EXERCISE DIRECTIONS
Print every line of each entry below with no changes of any kind.

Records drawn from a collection
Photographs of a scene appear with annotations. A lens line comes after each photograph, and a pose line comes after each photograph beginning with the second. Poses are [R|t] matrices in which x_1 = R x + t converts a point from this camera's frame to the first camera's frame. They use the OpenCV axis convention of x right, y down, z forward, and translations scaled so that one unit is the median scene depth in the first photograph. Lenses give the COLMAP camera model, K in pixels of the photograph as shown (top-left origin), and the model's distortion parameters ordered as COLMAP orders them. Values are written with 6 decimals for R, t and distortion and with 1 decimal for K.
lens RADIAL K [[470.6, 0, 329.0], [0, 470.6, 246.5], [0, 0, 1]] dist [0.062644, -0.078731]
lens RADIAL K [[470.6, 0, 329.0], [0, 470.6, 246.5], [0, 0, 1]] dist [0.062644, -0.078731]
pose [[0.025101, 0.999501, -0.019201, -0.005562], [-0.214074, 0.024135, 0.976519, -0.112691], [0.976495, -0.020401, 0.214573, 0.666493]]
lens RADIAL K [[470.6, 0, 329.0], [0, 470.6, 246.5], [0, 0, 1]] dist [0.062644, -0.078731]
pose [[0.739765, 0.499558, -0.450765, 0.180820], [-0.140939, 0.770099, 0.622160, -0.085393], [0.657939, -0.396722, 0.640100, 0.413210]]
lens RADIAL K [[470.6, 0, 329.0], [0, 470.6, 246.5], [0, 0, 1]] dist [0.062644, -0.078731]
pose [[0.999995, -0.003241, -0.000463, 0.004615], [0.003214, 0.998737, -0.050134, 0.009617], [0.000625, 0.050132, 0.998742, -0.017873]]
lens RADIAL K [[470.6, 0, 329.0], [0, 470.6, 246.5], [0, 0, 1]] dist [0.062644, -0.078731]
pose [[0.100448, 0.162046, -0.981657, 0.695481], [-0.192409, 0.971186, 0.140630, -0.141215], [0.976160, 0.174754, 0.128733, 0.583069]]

RESPONSE BELOW
Photographs of a scene appear with annotations. A lens line comes after each photograph, and a pose line comes after each photograph beginning with the second. Poses are [R|t] matrices in which x_1 = R x + t converts a point from this camera's frame to the first camera's frame. They use the OpenCV axis convention of x right, y down, z forward, and translations scaled so that one unit is the median scene depth in the first photograph. Lenses give the COLMAP camera model, K in pixels of the photograph as shown (top-left origin), and the model's distortion parameters ordered as COLMAP orders them. Values are written with 6 decimals for R, t and distortion and with 1 decimal for K.
lens RADIAL K [[470.6, 0, 329.0], [0, 470.6, 246.5], [0, 0, 1]] dist [0.062644, -0.078731]
lens RADIAL K [[470.6, 0, 329.0], [0, 470.6, 246.5], [0, 0, 1]] dist [0.062644, -0.078731]
pose [[0.025101, 0.999501, -0.019201, -0.005562], [-0.214074, 0.024135, 0.976519, -0.112691], [0.976495, -0.020401, 0.214573, 0.666493]]
lens RADIAL K [[470.6, 0, 329.0], [0, 470.6, 246.5], [0, 0, 1]] dist [0.062644, -0.078731]
pose [[0.739765, 0.499558, -0.450765, 0.180820], [-0.140939, 0.770099, 0.622160, -0.085393], [0.657939, -0.396722, 0.640100, 0.413210]]
lens RADIAL K [[470.6, 0, 329.0], [0, 470.6, 246.5], [0, 0, 1]] dist [0.062644, -0.078731]
pose [[0.999995, -0.003241, -0.000463, 0.004615], [0.003214, 0.998737, -0.050134, 0.009617], [0.000625, 0.050132, 0.998742, -0.017873]]
lens RADIAL K [[470.6, 0, 329.0], [0, 470.6, 246.5], [0, 0, 1]] dist [0.062644, -0.078731]
pose [[0.100448, 0.162046, -0.981657, 0.695481], [-0.192409, 0.971186, 0.140630, -0.141215], [0.976160, 0.174754, 0.128733, 0.583069]]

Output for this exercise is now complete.